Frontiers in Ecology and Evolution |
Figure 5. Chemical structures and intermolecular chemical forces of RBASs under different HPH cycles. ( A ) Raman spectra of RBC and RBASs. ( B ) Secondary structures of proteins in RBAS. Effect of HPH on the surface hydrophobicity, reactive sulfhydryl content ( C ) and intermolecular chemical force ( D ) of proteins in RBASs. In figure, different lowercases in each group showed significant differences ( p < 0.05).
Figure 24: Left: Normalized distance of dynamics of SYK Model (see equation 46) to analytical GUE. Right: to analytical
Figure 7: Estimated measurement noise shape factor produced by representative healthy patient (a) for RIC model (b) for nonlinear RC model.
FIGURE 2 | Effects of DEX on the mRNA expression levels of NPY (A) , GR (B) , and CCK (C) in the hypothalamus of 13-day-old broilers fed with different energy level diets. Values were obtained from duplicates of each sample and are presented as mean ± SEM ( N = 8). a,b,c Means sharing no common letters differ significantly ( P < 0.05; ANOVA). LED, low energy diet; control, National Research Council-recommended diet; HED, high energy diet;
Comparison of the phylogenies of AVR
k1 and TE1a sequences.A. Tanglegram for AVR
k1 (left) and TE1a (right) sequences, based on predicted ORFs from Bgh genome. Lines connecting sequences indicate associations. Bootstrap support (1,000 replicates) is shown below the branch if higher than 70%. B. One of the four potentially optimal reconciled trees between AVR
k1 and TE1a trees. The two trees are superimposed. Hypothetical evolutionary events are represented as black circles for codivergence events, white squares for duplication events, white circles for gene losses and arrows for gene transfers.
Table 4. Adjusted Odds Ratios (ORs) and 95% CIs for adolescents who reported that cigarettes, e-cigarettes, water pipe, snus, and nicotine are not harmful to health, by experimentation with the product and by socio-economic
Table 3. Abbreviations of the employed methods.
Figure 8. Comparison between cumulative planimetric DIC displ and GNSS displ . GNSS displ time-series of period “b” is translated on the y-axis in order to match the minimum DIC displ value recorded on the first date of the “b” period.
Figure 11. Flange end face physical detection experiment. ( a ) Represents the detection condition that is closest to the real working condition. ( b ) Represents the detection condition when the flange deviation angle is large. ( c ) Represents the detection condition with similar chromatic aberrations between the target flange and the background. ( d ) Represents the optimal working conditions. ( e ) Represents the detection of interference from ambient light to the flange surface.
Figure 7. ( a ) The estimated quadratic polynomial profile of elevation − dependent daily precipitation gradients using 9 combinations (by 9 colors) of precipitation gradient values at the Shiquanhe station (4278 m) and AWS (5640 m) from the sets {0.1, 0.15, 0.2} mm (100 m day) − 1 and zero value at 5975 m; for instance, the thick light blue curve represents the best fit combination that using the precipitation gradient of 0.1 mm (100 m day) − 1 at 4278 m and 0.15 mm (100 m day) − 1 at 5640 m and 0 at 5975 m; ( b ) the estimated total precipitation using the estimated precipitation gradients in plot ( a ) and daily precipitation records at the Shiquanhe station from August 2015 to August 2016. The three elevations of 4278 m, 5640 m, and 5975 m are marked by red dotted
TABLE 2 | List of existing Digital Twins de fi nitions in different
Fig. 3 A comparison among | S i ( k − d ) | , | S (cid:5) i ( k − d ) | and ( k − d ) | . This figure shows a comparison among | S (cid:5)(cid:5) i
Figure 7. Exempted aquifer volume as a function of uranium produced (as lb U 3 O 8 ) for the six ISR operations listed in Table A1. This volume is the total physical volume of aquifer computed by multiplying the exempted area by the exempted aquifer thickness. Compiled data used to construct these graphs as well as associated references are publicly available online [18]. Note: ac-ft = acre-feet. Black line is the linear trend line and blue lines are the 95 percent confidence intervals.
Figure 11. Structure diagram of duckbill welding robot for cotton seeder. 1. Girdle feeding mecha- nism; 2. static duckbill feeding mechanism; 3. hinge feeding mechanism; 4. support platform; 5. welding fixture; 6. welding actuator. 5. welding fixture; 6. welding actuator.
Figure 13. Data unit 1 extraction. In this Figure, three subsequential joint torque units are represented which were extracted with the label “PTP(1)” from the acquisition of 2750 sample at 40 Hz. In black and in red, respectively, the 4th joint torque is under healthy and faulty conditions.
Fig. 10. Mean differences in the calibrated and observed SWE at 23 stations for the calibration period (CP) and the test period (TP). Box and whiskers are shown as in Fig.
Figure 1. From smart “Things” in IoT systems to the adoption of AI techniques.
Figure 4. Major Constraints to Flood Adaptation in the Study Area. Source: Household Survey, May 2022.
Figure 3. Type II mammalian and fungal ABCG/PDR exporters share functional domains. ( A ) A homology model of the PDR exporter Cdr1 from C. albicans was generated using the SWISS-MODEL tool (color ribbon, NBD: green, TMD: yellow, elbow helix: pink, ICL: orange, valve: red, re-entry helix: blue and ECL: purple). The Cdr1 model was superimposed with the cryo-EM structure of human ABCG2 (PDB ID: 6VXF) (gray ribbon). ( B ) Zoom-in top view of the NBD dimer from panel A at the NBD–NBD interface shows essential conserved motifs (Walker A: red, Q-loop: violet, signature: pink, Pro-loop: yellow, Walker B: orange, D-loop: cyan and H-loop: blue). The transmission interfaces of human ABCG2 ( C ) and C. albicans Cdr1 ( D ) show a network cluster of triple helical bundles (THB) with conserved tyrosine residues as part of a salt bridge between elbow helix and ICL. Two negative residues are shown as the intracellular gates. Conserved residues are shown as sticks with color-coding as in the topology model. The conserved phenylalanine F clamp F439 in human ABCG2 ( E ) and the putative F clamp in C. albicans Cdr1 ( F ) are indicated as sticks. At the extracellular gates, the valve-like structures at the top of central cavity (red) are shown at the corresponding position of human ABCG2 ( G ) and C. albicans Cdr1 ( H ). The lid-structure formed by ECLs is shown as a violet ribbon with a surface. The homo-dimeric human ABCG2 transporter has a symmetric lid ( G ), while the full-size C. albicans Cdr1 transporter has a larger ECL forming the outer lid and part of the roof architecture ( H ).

━━━━

Problem details: Print, please, the lines above from the very first through the one that holds "k1 and TE1a trees.", both included, word for word and with nothing else.

Response:
Frontiers in Ecology and Evolution |
Figure 5. Chemical structures and intermolecular chemical forces of RBASs under different HPH cycles. ( A ) Raman spectra of RBC and RBASs. ( B ) Secondary structures of proteins in RBAS. Effect of HPH on the surface hydrophobicity, reactive sulfhydryl content ( C ) and intermolecular chemical force ( D ) of proteins in RBASs. In figure, different lowercases in each group showed significant differences ( p < 0.05).
Figure 24: Left: Normalized distance of dynamics of SYK Model (see equation 46) to analytical GUE. Right: to analytical
Figure 7: Estimated measurement noise shape factor produced by representative healthy patient (a) for RIC model (b) for nonlinear RC model.
FIGURE 2 | Effects of DEX on the mRNA expression levels of NPY (A) , GR (B) , and CCK (C) in the hypothalamus of 13-day-old broilers fed with different energy level diets. Values were obtained from duplicates of each sample and are presented as mean ± SEM ( N = 8). a,b,c Means sharing no common letters differ significantly ( P < 0.05; ANOVA). LED, low energy diet; control, National Research Council-recommended diet; HED, high energy diet;
Comparison of the phylogenies of AVR
k1 and TE1a sequences.A. Tanglegram for AVR
k1 (left) and TE1a (right) sequences, based on predicted ORFs from Bgh genome. Lines connecting sequences indicate associations. Bootstrap support (1,000 replicates) is shown below the branch if higher than 70%. B. One of the four potentially optimal reconciled trees between AVR
k1 and TE1a trees. The two trees are superimposed. Hypothetical evolutionary events are represented as black circles for codivergence events, white squares for duplication events, white circles for gene losses and arrows for gene transfers.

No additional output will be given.